RELAY trial is global, multicenter, randomized, double-blind, placebo-controlled, Phase III study in which 449 patients with previously untreated metastatic NSCLC, who harbored either an EGFR exon 19 deletion or exon 21 L858R substitution mutation, were enrolled. Patients were randomized 1:1 to receive TARCEVA® 150 mg orally daily in combination with either CYRAMZA® 10 mg/kg IV (N=224) or placebo (N=225), every 2 weeks. Treatment was continued until disease progression or unacceptable toxicity. Both treatment groups were well balanced. Patients had an ECOG performance status of 0-1, median age was 64 years, and about 60% of patients were never smokers. Those with a known EGFR T790M mutation, received prior treatment with an EGFR TKI or chemotherapy, or had brain metastases, were ineligible for study enrollment. Patients were stratified by sex, EGFR mutation type, and EGFR testing methodology. The Primary end point was Progression Free Survival (PFS). Secondary end points included Overall Survival (OS), Overall Response Rate (ORR) and Duration of Response (DOR).
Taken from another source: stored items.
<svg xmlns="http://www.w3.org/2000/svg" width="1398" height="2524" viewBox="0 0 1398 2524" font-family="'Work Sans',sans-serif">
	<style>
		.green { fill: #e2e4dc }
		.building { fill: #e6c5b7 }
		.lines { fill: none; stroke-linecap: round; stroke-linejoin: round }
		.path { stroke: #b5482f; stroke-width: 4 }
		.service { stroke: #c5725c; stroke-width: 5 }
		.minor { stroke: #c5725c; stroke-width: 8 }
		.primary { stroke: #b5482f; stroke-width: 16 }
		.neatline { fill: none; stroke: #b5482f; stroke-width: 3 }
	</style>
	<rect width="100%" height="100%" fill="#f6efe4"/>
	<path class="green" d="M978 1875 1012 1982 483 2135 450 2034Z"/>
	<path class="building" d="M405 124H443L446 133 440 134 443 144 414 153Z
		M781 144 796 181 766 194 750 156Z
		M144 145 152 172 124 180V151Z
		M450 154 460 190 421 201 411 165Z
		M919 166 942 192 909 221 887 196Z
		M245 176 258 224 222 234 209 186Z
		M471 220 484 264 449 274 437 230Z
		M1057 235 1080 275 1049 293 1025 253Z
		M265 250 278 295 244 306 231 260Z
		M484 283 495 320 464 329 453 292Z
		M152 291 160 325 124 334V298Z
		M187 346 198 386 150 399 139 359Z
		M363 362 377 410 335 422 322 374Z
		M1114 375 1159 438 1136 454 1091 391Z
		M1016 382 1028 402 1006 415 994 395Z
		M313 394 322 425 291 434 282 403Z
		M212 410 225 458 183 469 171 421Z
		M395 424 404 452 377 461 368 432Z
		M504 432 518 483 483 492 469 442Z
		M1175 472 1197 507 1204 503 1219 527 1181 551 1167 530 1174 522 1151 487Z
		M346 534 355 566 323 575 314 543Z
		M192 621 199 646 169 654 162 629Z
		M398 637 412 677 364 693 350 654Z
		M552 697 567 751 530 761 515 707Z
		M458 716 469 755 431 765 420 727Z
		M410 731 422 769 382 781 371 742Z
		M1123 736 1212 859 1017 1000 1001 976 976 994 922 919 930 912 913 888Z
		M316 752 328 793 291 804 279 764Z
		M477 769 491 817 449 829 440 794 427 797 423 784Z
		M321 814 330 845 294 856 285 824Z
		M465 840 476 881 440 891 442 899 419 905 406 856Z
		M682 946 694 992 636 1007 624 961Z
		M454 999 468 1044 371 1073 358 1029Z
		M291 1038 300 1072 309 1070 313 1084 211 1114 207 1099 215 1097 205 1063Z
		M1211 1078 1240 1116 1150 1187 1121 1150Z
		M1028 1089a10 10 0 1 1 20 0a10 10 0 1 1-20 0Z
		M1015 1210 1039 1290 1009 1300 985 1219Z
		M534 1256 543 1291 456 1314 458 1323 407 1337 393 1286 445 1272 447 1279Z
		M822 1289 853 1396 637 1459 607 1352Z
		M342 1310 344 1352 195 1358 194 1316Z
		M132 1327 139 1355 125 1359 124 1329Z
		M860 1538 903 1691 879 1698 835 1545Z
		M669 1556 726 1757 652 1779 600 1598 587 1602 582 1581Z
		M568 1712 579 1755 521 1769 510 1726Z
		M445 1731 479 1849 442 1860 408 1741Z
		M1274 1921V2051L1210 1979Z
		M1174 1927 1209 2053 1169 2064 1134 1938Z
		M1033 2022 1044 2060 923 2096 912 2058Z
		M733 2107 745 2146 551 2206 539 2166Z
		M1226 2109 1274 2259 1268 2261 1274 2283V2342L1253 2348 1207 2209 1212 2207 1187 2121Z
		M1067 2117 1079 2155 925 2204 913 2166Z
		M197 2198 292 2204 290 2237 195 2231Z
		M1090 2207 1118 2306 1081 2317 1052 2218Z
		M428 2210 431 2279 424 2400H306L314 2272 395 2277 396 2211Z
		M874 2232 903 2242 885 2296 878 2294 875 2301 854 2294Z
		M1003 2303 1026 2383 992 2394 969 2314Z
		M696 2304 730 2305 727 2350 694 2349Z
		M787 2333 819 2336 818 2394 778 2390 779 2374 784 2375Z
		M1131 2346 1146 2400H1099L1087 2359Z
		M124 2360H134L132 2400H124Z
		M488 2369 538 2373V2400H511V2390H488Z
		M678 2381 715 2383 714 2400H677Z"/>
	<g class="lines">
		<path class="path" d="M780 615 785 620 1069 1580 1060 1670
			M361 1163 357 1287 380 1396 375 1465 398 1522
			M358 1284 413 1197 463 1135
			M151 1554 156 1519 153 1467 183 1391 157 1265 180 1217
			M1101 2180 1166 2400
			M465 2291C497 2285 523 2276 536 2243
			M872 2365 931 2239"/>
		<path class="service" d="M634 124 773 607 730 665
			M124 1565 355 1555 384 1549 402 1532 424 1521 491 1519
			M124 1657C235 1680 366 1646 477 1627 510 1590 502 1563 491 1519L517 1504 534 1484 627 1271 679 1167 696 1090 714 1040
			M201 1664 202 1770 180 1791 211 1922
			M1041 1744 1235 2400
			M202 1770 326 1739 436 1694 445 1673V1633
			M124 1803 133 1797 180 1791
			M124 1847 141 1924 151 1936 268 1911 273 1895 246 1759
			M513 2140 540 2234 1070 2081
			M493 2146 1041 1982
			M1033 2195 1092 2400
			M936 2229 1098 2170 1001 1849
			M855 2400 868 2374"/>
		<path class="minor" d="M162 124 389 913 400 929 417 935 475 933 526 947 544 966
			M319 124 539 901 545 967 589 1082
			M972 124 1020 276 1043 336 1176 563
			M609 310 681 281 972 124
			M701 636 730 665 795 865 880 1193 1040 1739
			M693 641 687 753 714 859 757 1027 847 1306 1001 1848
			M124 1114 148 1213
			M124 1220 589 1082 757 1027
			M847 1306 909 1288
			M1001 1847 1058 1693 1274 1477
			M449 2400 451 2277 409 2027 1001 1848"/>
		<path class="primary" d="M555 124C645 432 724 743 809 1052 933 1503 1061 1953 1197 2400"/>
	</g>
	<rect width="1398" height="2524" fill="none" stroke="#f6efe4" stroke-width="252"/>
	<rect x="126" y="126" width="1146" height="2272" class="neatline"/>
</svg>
At a median follow up of 20.7 months, the median PFS was 19.4 months in the CYRAMZA® plus TARCEVA® group compared with 12.4 months in the placebo plus TARCEVA® group (HR= 0.59; P<0.0001). This PFS benefit was observed across several patient subgroups, and was consistent across Exon 19 and Exon 21 subgroups. Unlike in the FLAURA trial, in the RELAY trial, the PFS in patients with exon 21 mutation was comparable to patients with exon 19 deletions. The PFS for these patients with exon 21 mutation was 19.4 months. Further, the addition of CYRAMZA® to TARCEVA® did not increase the incidence of EGFR T790M mutation. The ORR was 76% in the CYRAMZA® plus TARCEVA® group and 75% in the placebo plus TARCEVA® group, with median DoR of 18.0 months and 11.1 months, respectively. At the time of the final analysis of PFS, the OS data were not mature. The most common adverse reactions in the CYRAMZA® plus TARCEVA® group were infections, hypertension, stomatitis, proteinuria, alopecia, epistaxis, and peripheral edema. The most common laboratory abnormalities were increased ALT and AST as well as cytopenias.
It was concluded that CYRAMZA® plus TARCEVA® demonstrated superior PFS, compared with placebo plus TARCEVA®, in treatment naïve patients with EGFR-mutated metastatic NSCLC. Inhibiting the VEGFR and EGFR pathways together, is an important milestone in the treatment of EGFR-mutated NSCLC, with outcomes comparable to that with third generation TKIs, and furthermore, providing these patients an additional treatment option with TAGRISSO® upon progression.
Ramucirumab plus Erlotinib in Patients with Untreated, EGFR-mutated, Advanced Non-Small-Cell Lung Cancer (RELAY): A Randomised, Double-blind, Placebo-Controlled, Phase 3 trial. Nakagawa K, Garon EB, Seto T, et al. Lancet Oncol. 2019;20:1655-1669.